聖書の見方
解放の神学が解決策にならない理由
解放の神学は比較的新しい考えです。この神学は,大勢の信者が極貧の生活を送っていることに落胆した南米のローマ・カトリックの司祭たちが20年前に提唱したもので,それらの司祭たちは,ひどく貧しい人々に対して霊的な事柄を語るだけでは,本当の意味でそのような人たちを助けることはできない,と考えるに至りました。むしろ,彼らつまり僧職者たちは,人々が霊的に向上してゆくには,社会の根本的な変革を促進しなければならないと考えました。革命を唱道した人々もいました。
もちろん,貧しい人々の境遇を改善したいと思うのは間違ったことではありません。イエスご自身,当時の人々に対して深い同情を感じられました。「群衆を見て[イエスは]哀れみをお感じになった。彼らが,羊飼いのいない羊のように痛めつけられ,ほうり出されていたからである」と聖書には記されています。(マタイ 9:36)確かに,イエスは,ご自分の語った言葉にこたえ応じた人々に解放を約束し,「[あなた方は]真理を知り,真理はあなた方を自由にするでしょう」と言われました。(ヨハネ 8:32)では,解放の神学は,クリスチャンの奉仕者が貧しい人々を助けるために聖書が勧めている方法でしょうか。
間違った理論
そうではありません。そう言える理由は幾つもあります。一つの点として,クリスチャンの奉仕者の主要な責任は自分の群れの信者の霊的な福祉を図ることであり,貧しい人の生活水準が向上すればその人が霊的に向上しやすくなると言える証拠はありません。実際,北アメリカとヨーロッパの比較的裕福な国々は,生活水準が高いにもかかわらず,深刻な霊的問題を抱えています。ほんの数例を挙げるだけでも,不正直,不道徳,子供やお年寄りに対する虐待,貪欲などが広く行き渡っています。また,場所によっては,神に対する関心が皆無に等しいところもあります。―テモテ第二 3:1-5。
さらに,解放の神学は,貧しい人を助けるためにイエスが取られた方法ではありませんでした。また,イエスは真のクリスチャンの偉大な模範であられます。(ペテロ第一 2:21)イエスは地上におられた時,植民地勢力の統治を受けていた人々,かたりを働く収税人に苦しめられていた人々の間で生活しておられました。その中で最も無力な人たちは,しばしば支配階級の強欲な人々の犠牲になりました。(マタイ 22:21。ルカ 3:12,13; 20:46,47)しかしイエスは,彼らの境遇を改善しようとして,政治理論を考え出したり,社会運動に参加したりすることはありませんでした。―マタイ 4:23。

|---|

課題内容 —
解放の神学についての文章を、最後の文の後から引き継いで書き進めてください。 以下の行は、解放の神学についての文章とは別個の資料です。

|---|

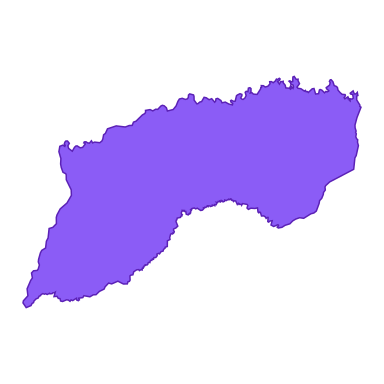 outline of Lukulu, Western, Zambia
{"feature_id": "96606910B66911286782898", "entity_name": "Lukulu", "entity_type": "district", "adm_level": 2, "iso_a3": "ZMB", "parent_name": "Zambia", "parent_adm1": "Western", "projection": "natural_earth1", "projection_center": [23.918, -14.375], "detail": "fine", "context": "isolated", "style": "filled", "palette": "violet", "viewbox_px": 384, "rotation_deg": 0, "n_neighbors": 0, "source": "geoboundaries", "source_scale": "gbopen_adm2", "svg_char_len": 5868}
<svg xmlns="http://www.w3.org/2000/svg" viewBox="0 0 384 384"><path d="M150.1,109.6L145.5,110.4L145.6,112.0L144.9,113.5L142.4,114.9L136.0,121.2L133.5,122.1L132.2,125.4L129.2,125.5L125.3,127.0L116.2,125.9L107.5,128.8L105.4,133.4L103.6,134.8L102.8,139.1L101.9,141.0L99.8,142.7L94.6,142.1L92.6,142.9L91.4,140.8L89.5,143.1L87.7,142.9L86.0,141.8L84.3,141.9L83.8,142.9L85.0,143.3L85.2,144.1L82.6,147.4L80.2,147.8L77.2,145.9L75.9,146.0L74.5,147.3L72.3,151.2L68.6,148.4L67.9,145.8L69.3,143.3L67.5,141.0L65.9,141.0L64.9,142.1L64.3,143.9L65.2,145.4L64.8,146.4L62.9,145.1L59.8,146.3L58.9,151.7L60.9,158.6L60.6,164.0L61.3,167.6L63.0,172.3L65.7,173.7L66.2,174.7L66.3,179.8L71.2,189.8L71.4,195.4L67.0,203.0L60.2,208.9L57.0,214.9L56.3,217.4L56.4,223.7L52.8,227.4L49.1,228.5L48.1,237.9L46.4,241.2L45.6,248.0L41.7,250.4L40.4,252.9L38.6,259.3L38.3,261.9L39.4,265.0L38.1,269.3L37.2,270.4L33.5,270.8L31.5,273.0L32.4,278.0L30.7,280.4L27.1,288.8L27.9,295.8L23.4,300.8L23.0,302.9L26.2,307.6L31.0,305.6L32.1,303.4L33.5,302.7L34.0,301.0L36.2,298.8L38.1,298.1L39.2,296.1L40.5,295.7L41.0,294.7L42.8,293.6L44.4,294.2L45.6,293.7L47.2,294.5L49.5,293.3L49.8,293.8L52.0,293.7L52.9,292.8L54.3,292.8L55.2,292.2L54.0,296.6L57.0,296.3L58.3,298.4L60.0,298.6L60.6,301.0L62.6,301.5L66.6,299.8L68.4,300.1L70.0,301.3L71.1,299.9L72.7,300.6L76.3,298.3L76.7,300.0L78.3,300.7L79.4,299.8L78.6,298.2L82.8,297.6L83.9,295.7L89.9,296.8L93.3,294.8L96.0,294.7L99.4,291.4L104.1,289.1L105.1,286.8L108.6,283.1L111.7,283.9L117.9,281.2L123.4,284.0L127.3,283.9L128.0,281.7L129.4,281.4L130.1,280.1L129.9,276.0L130.7,275.2L132.9,274.8L133.7,271.8L136.7,269.8L138.8,269.6L139.4,270.6L141.1,269.6L142.1,270.0L142.3,268.3L143.2,268.2L143.2,267.2L144.0,266.9L144.0,266.1L145.4,265.4L145.3,264.8L147.0,265.0L147.9,264.1L148.0,263.0L148.8,262.4L149.9,262.6L150.1,261.2L150.9,260.3L151.8,260.4L152.4,259.0L153.5,259.3L153.9,257.6L155.7,257.5L156.5,256.7L157.2,255.6L156.9,254.1L158.5,253.4L159.5,253.9L161.1,251.6L163.1,251.1L163.5,249.5L165.1,248.1L165.1,247.3L167.3,246.5L167.4,240.8L170.0,239.5L169.7,237.5L170.6,234.3L171.3,233.7L172.4,234.0L173.4,233.3L173.2,232.9L173.6,232.9L173.7,232.7L173.9,232.6L174.0,232.5L174.3,231.6L173.5,230.2L173.6,229.0L176.0,227.9L177.8,226.1L176.0,221.6L176.3,220.1L176.8,219.9L177.2,218.1L180.5,217.4L180.7,216.4L182.0,215.8L181.7,214.9L182.2,214.6L181.4,213.8L181.4,212.6L181.8,211.2L183.0,211.0L182.6,210.4L184.3,210.5L184.0,211.2L184.5,211.5L185.8,211.5L186.2,214.2L188.2,214.9L189.3,213.4L189.8,213.9L190.6,212.9L190.7,211.3L191.6,209.9L190.8,209.6L191.9,208.5L194.3,208.0L195.7,208.9L197.3,208.2L200.7,210.5L202.5,210.1L203.6,208.9L203.5,207.8L204.4,208.0L204.9,207.2L205.8,207.5L206.9,206.4L208.0,206.6L207.7,205.8L209.9,205.9L210.4,206.5L212.2,206.0L212.3,205.1L214.8,205.7L214.7,204.6L216.2,204.7L216.9,202.9L216.5,202.4L217.6,202.6L218.2,201.4L220.2,201.9L220.0,201.1L220.7,201.4L221.1,200.6L221.5,201.2L222.2,200.9L223.0,201.9L224.5,201.3L224.8,200.0L226.2,200.6L228.6,199.2L229.3,200.3L229.2,199.6L230.5,198.9L231.2,199.9L231.5,199.4L232.4,200.5L233.1,200.5L233.5,201.5L234.3,200.8L235.7,201.0L237.3,204.5L238.3,203.4L238.9,204.3L239.5,203.8L240.1,204.5L241.5,204.3L241.7,205.1L242.6,203.6L247.1,204.4L247.8,205.4L247.0,208.0L248.4,209.4L250.9,208.2L254.9,208.5L257.5,207.9L258.0,212.0L258.8,212.8L259.4,212.1L260.4,212.4L261.5,216.0L263.7,215.9L265.2,216.8L266.1,218.4L267.1,217.5L268.1,217.5L267.8,221.6L268.6,222.1L270.3,220.9L272.2,220.7L271.0,225.0L273.7,226.5L277.9,224.7L278.5,225.2L278.3,226.1L277.2,227.1L278.3,228.0L282.0,227.3L285.1,225.3L289.9,223.8L292.7,220.9L295.7,219.1L299.6,217.7L303.7,218.3L310.9,213.8L313.9,213.0L316.3,211.1L319.1,203.5L319.6,200.6L321.7,198.4L323.3,194.5L323.5,192.5L325.3,190.0L325.0,187.0L325.7,185.6L329.7,181.9L353.7,169.3L354.9,157.9L356.2,155.6L358.4,145.6L357.5,142.3L357.7,139.7L356.6,138.7L355.8,136.7L356.3,133.8L355.6,132.3L356.1,131.1L355.1,127.8L355.0,125.0L357.0,117.5L361.0,107.2L359.8,106.5L359.9,105.1L356.7,99.9L356.7,96.0L357.9,95.5L357.3,92.4L356.1,93.9L354.3,93.9L353.1,90.9L350.2,93.2L350.6,94.0L352.7,94.6L353.3,98.1L352.0,99.1L350.1,98.8L350.1,100.9L349.3,100.2L349.1,98.8L348.1,98.7L348.4,97.7L347.9,96.8L344.9,98.8L344.1,97.7L345.4,95.7L345.1,94.6L342.1,94.3L340.1,92.6L338.0,90.1L337.4,87.4L336.3,86.4L334.2,85.6L332.9,81.7L331.1,79.7L330.3,79.8L329.4,81.4L330.2,82.7L329.5,85.2L326.2,87.6L326.5,88.7L328.8,90.7L328.6,91.2L327.0,91.9L326.0,91.4L324.5,92.8L321.8,90.1L320.1,89.5L319.4,90.0L318.6,93.7L315.6,94.0L314.0,88.5L312.2,88.8L308.3,92.5L307.5,91.6L306.1,91.7L305.4,90.4L304.4,91.1L300.9,88.7L298.0,88.3L297.0,87.1L299.5,83.7L298.0,80.6L298.1,79.2L296.2,79.4L294.2,76.4L292.9,77.0L292.7,81.6L291.6,81.8L289.8,80.8L289.0,81.2L290.6,82.8L290.7,83.9L293.2,85.2L293.5,87.1L293.0,88.4L290.7,85.7L289.9,87.5L291.1,88.5L290.6,89.2L289.3,88.2L285.8,87.9L285.2,85.2L283.1,82.6L283.2,81.3L280.6,81.8L279.4,84.1L277.6,81.5L279.5,80.5L280.1,79.0L279.3,78.3L277.3,79.6L276.4,79.1L275.3,81.0L273.2,82.7L271.4,81.6L269.7,81.7L270.0,83.8L267.8,86.3L265.2,87.0L263.4,85.7L261.3,85.6L261.5,87.3L260.8,87.5L260.6,88.9L257.1,94.4L253.4,94.1L251.8,92.6L250.3,93.0L251.0,91.2L251.0,88.6L249.9,87.7L248.4,88.1L247.9,91.7L246.2,91.3L245.2,92.3L246.1,95.6L245.0,97.9L243.2,99.4L242.2,99.3L240.7,98.0L241.9,95.8L241.9,94.4L240.0,93.7L237.5,94.9L236.5,95.7L235.2,101.1L233.8,101.4L231.3,100.2L230.6,100.7L230.9,102.0L232.7,103.5L232.4,104.9L228.8,104.0L225.3,102.1L222.0,102.8L220.9,100.5L217.7,98.4L216.0,98.8L215.6,101.1L214.7,102.2L211.7,98.7L209.1,99.7L206.3,97.8L204.1,97.3L201.6,101.6L199.9,102.0L197.8,103.7L196.8,103.8L194.1,100.1L194.0,96.3L193.5,94.9L189.7,93.9L188.5,95.0L188.3,97.6L187.1,99.0L185.3,99.4L182.2,98.3L179.4,99.0L178.0,101.2L176.1,105.9L173.2,109.5L167.4,111.0L166.4,107.8L164.2,105.8L162.4,105.3L160.9,106.0L157.7,109.4L155.7,109.2L152.8,110.9L150.1,109.6Z" fill="#8b5cf6" stroke="#5b21b6" stroke-width="1.5"/></svg>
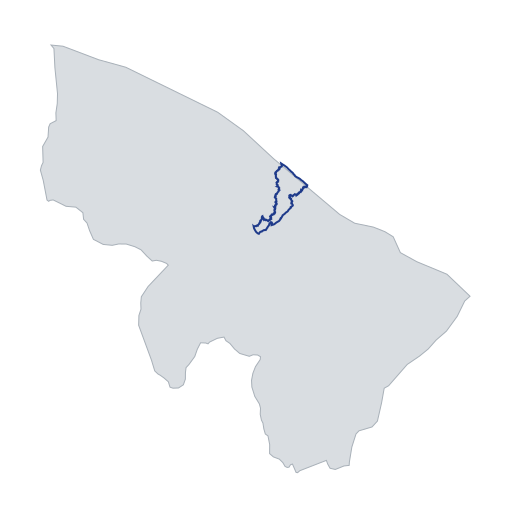 District #4, Grand Bassa, Liberia shown in context, rotated 178°
{"feature_id": "62588387B61310853787803", "entity_name": "District #4", "entity_type": "district", "adm_level": 2, "iso_a3": "LBR", "parent_name": "Liberia", "parent_adm1": "Grand Bassa", "projection": "mercator", "projection_center": [-9.694, 5.903], "detail": "fine", "context": "in_parent", "style": "outline", "palette": "blue", "viewbox_px": 512, "rotation_deg": 178, "n_neighbors": 0, "source": "geoboundaries", "source_scale": "gbopen_adm2", "svg_char_len": 7387}
<svg xmlns="http://www.w3.org/2000/svg" viewBox="0 0 512 512"><g transform="rotate(178 256 256)"><path d="M43.5,208.3L49.0,203.7L57.0,188.7L68.3,174.3L78.8,165.8L87.2,157.0L96.0,150.3L108.6,142.4L128.0,121.7L132.5,119.4L135.6,105.0L140.4,86.8L146.0,81.1L159.2,77.7L162.3,74.6L166.9,61.7L169.9,46.7L170.2,43.5L175.4,43.1L184.2,39.9L189.4,41.3L191.6,45.6L192.8,49.3L219.7,39.9L222.0,38.0L223.5,38.3L226.8,46.8L228.8,46.2L230.4,43.8L232.2,43.6L234.3,44.7L236.4,48.6L239.8,52.2L245.6,54.6L249.3,58.0L248.9,67.0L250.3,75.8L252.9,77.8L254.2,83.0L254.9,88.8L256.3,91.8L257.3,97.6L256.8,103.8L257.8,108.1L262.1,115.7L264.7,125.2L264.8,131.9L263.2,138.9L260.4,145.4L255.4,152.4L255.0,155.2L257.9,157.0L262.4,157.4L266.2,156.0L275.7,159.2L280.7,163.8L285.1,169.5L289.0,172.4L290.8,176.1L297.5,175.1L305.4,171.6L307.0,169.9L309.3,170.8L314.4,171.2L317.9,164.9L320.7,157.7L326.8,149.9L329.8,146.9L330.6,141.9L330.9,135.4L333.1,129.8L338.1,126.8L343.6,126.8L346.5,127.9L348.0,133.4L352.4,137.5L356.1,140.3L358.1,141.5L361.2,144.7L364.1,155.6L375.7,190.9L375.1,200.6L372.8,206.9L372.8,213.1L372.0,219.3L364.9,229.3L344.0,249.9L345.6,251.7L350.6,254.0L355.7,255.2L359.9,254.6L365.1,259.7L370.7,266.2L376.7,269.5L385.3,272.5L392.9,272.8L399.3,271.7L408.3,272.9L417.9,278.3L421.4,287.1L423.7,294.8L427.0,298.7L427.5,305.3L434.3,311.1L444.1,312.3L456.7,319.1L459.9,318.8L461.3,317.9L462.9,319.2L466.0,339.0L468.5,349.4L467.2,353.7L465.5,357.0L465.4,372.9L459.7,382.1L458.7,392.1L457.1,395.4L451.0,398.3L451.0,406.0L449.3,415.3L448.7,425.2L450.4,451.1L450.7,470.4L453.5,474.0L441.6,472.4L406.6,457.7L379.6,449.2L289.3,401.0L264.2,381.6L235.2,352.8L170.9,294.6L156.2,285.3L137.7,280.8L126.3,275.8L118.2,270.4L111.6,254.3L95.5,244.7L65.8,231.1L43.5,208.3Z" fill="#d9dde1" stroke="#a8b0b8" stroke-width="1"/><path d="M221.5,301.3L219.6,302.9L219.8,303.1L219.8,303.5L219.5,303.8L218.8,304.2L217.8,304.8L217.5,305.1L217.4,305.4L217.4,305.6L217.9,306.4L218.2,307.3L218.5,307.2L218.9,307.3L218.9,307.6L218.6,308.4L218.6,308.6L218.5,309.0L218.0,309.1L217.8,309.5L219.0,311.0L218.9,311.7L218.9,312.0L219.1,312.2L219.3,312.4L219.5,312.4L219.9,312.2L220.0,312.3L220.0,312.7L220.0,312.9L220.6,313.0L220.8,313.2L220.7,313.6L220.3,313.8L220.2,314.2L220.3,314.4L220.6,314.8L220.6,315.3L220.3,315.6L219.2,315.9L218.9,315.5L218.9,315.1L218.7,314.9L218.2,315.0L217.3,314.7L217.2,314.5L216.7,314.9L216.7,315.3L215.9,315.8L215.7,315.9L215.4,316.2L215.1,316.4L214.8,316.0L214.0,316.0L213.8,316.1L213.6,315.9L213.5,315.2L213.0,315.6L212.9,315.5L212.7,315.6L212.1,316.1L212.0,316.4L211.2,316.8L210.8,317.1L210.8,317.4L211.0,317.5L211.3,317.5L211.0,317.8L210.8,318.0L210.5,318.2L210.1,318.1L209.8,318.3L209.6,318.4L209.1,318.3L208.8,318.7L209.1,319.2L209.0,319.4L208.8,319.5L208.6,319.5L208.6,320.4L207.9,320.0L207.6,320.0L207.6,320.5L207.4,321.0L207.1,321.2L207.1,321.4L207.1,321.5L206.6,321.8L206.6,322.1L206.6,322.3L206.4,322.2L206.2,322.3L206.0,322.9L205.8,322.8L205.6,322.8L205.5,323.1L205.4,323.3L205.1,323.0L204.9,323.1L205.0,323.3L204.9,323.4L204.5,323.5L204.3,323.1L204.1,323.1L204.1,323.3L203.9,323.3L203.8,323.1L203.6,323.0L203.4,323.0L203.5,323.4L203.3,323.6L203.0,323.4L202.6,323.7L202.4,324.1L202.4,324.4L202.5,324.6L202.3,325.0L203.8,326.3L205.7,328.2L206.8,329.3L208.0,330.1L209.3,331.4L210.4,332.2L212.4,333.3L214.0,334.4L214.5,335.4L215.4,336.3L216.3,337.7L217.0,338.4L217.7,338.9L219.3,340.6L220.2,341.4L222.1,343.6L222.9,344.2L224.5,345.5L225.5,346.1L227.6,347.6L227.5,347.0L227.2,346.4L227.1,345.9L227.2,345.5L227.1,344.8L227.1,344.6L227.9,344.2L229.7,343.8L229.6,343.4L229.8,343.2L229.2,342.9L229.2,342.7L229.7,341.7L230.1,341.5L230.4,341.5L231.1,341.1L231.1,340.9L231.3,340.5L232.0,340.4L232.3,340.2L232.7,339.5L233.0,339.4L233.1,338.8L233.5,338.6L233.8,338.6L234.0,337.9L233.9,337.2L233.7,337.1L233.2,337.1L233.1,336.9L233.3,336.3L233.5,336.3L233.5,336.1L233.3,335.5L233.2,335.1L233.3,334.9L233.5,334.4L233.2,333.8L233.2,333.2L232.8,333.1L232.3,332.7L232.3,332.3L232.1,332.2L231.8,332.2L231.3,331.6L231.2,331.4L231.3,331.1L231.2,331.1L231.2,330.7L231.1,330.3L231.5,329.8L232.2,329.3L232.5,329.2L232.7,328.9L232.4,328.8L232.7,328.6L232.8,326.7L232.6,326.4L232.1,326.4L231.8,326.1L231.8,325.7L231.9,325.2L231.8,324.7L232.1,324.6L231.1,324.2L230.7,323.6L230.7,323.0L230.5,322.9L231.1,321.8L230.9,321.6L230.6,321.5L230.6,321.3L230.5,321.2L231.0,321.0L231.1,320.7L231.1,320.4L231.0,320.2L231.2,319.7L231.5,319.5L231.9,319.1L232.3,318.7L232.6,318.2L232.7,317.9L232.7,317.6L232.8,317.4L233.5,317.1L233.6,317.4L233.9,317.3L234.0,317.1L234.2,316.9L234.3,316.7L234.1,315.2L234.4,314.9L234.6,314.9L234.8,315.2L235.2,314.1L234.8,313.6L234.5,313.1L234.2,313.1L233.8,312.7L233.9,311.3L233.8,310.8L233.6,309.6L233.9,308.8L234.0,309.0L234.2,309.5L234.3,309.6L234.6,309.5L234.7,309.2L234.7,308.8L234.3,308.4L234.0,308.0L233.7,307.6L233.9,307.4L233.9,307.1L233.6,307.0L233.7,306.8L233.9,306.7L234.2,306.7L234.5,306.5L234.7,306.1L234.7,305.6L234.8,305.5L234.9,306.0L235.0,306.1L235.3,305.8L235.4,305.4L235.4,305.1L234.9,304.8L234.9,304.7L235.0,304.6L235.4,304.6L235.7,304.7L235.8,304.6L235.8,304.3L235.1,303.8L235.0,303.5L235.0,303.2L235.4,303.0L235.7,303.2L235.5,302.8L235.5,302.5L235.3,302.1L235.3,301.9L235.6,301.9L236.1,301.3L235.8,300.0L235.3,299.2L235.5,298.5L236.2,298.6L236.4,298.0L236.6,298.0L236.8,297.9L236.7,297.7L236.8,297.7L236.9,297.0L237.8,296.8L238.6,296.9L238.6,296.7L238.4,296.4L238.6,296.3L239.2,296.2L239.4,295.9L239.6,295.9L239.7,295.7L239.8,295.2L240.0,295.1L240.3,295.3L240.6,294.9L240.5,294.7L240.2,294.5L239.8,294.5L239.5,294.2L239.5,293.9L240.1,293.7L240.0,293.1L239.9,292.7L239.6,292.4L240.4,291.8L240.8,291.7L241.1,292.0L241.2,291.9L241.4,291.6L241.4,291.4L241.9,291.3L242.1,290.9L242.3,290.7L242.5,290.8L242.7,290.5L242.8,290.6L242.8,290.8L243.3,290.9L243.5,291.1L243.7,291.4L243.9,291.4L244.4,291.8L244.6,291.7L244.8,291.8L244.8,291.6L245.0,291.5L245.2,291.8L245.6,292.0L245.8,292.0L246.2,291.8L246.4,291.8L246.4,292.1L246.7,292.7L246.9,292.5L247.0,292.3L247.2,292.7L247.4,292.9L247.2,292.9L246.9,293.1L247.0,293.5L247.4,293.9L247.4,294.1L247.7,294.6L248.0,294.9L248.1,295.2L248.3,295.4L248.3,295.5L248.5,295.4L248.8,294.7L248.7,294.2L248.9,293.8L248.9,293.2L248.8,292.8L249.1,292.3L249.3,292.0L249.5,291.9L249.6,291.6L249.8,291.5L250.2,291.4L250.4,291.0L250.5,290.9L250.1,290.5L250.1,290.3L250.4,290.1L250.6,289.4L250.8,289.4L251.0,289.5L251.2,289.3L251.1,289.1L251.6,288.1L251.9,288.0L252.2,287.5L252.8,287.1L253.1,286.3L253.3,286.4L253.5,286.3L253.7,286.6L253.8,286.6L254.2,286.3L254.6,286.2L254.8,285.9L255.0,286.0L255.5,285.8L255.8,285.8L256.1,285.9L256.5,285.8L257.2,285.6L257.3,285.7L257.0,283.8L256.4,282.5L255.2,280.3L254.6,279.6L253.6,278.7L252.8,278.2L252.3,278.1L251.6,279.2L251.1,279.8L250.5,280.1L249.8,280.2L249.4,280.2L249.0,280.7L247.1,281.6L246.8,281.5L245.7,281.8L245.3,281.6L245.1,281.8L244.0,283.6L243.6,283.9L243.4,284.5L242.7,285.4L242.2,285.9L241.8,286.6L241.7,287.1L241.4,287.5L241.4,287.9L241.2,288.0L240.9,288.1L240.7,288.7L240.3,289.0L240.2,289.3L239.3,289.2L239.0,288.6L238.7,288.3L238.7,287.8L239.3,286.9L239.4,286.5L239.4,286.3L238.4,286.6L237.5,286.8L236.7,287.1L236.1,287.5L234.7,288.6L233.1,289.5L232.4,289.8L231.5,290.4L231.2,290.9L230.6,291.5L230.2,292.7L229.8,293.2L229.5,293.3L229.4,293.2L229.3,293.4L228.4,294.7L228.0,295.7L225.8,297.2L224.6,298.4L223.2,299.2L222.6,299.7L222.1,300.6L221.5,301.3Z" fill="none" stroke="#1e3a8a" stroke-width="2"/></g></svg>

|---|

課題への回答 —
最後に,解放の神学を奨励する宗教上の奉仕者は,神の方法でしか解決できない問題に対する政治的な解決策を探し求めています。彼らの理論は神学と呼ばれていますが,聖書に基づいたものではありません。イエスはご自分の弟子たちについて,「わたしが世のものではないのと同じように,彼らも世のものではありません」と言われました。(ヨハネ 17:16)政治的な現状改革を勧めながら,「世のもの」とならないようにするのは不可能です。―ヤコブ 4:4。
実際に貧しい人々の助けとなるのは何か
非常に貧しい人々に関係のある霊的な音信が解放の神学に伴っていないのであれば,その神学は間違った音信を伝えていると言わなければなりません。イエスは当時の,良い反応を示した貧しい人々を大いに助けられました。また,エホバの証人は今日『王国の良いたより』を宣べ伝える業に参加する時,それと同じことをしているのです。―マタイ 24:14。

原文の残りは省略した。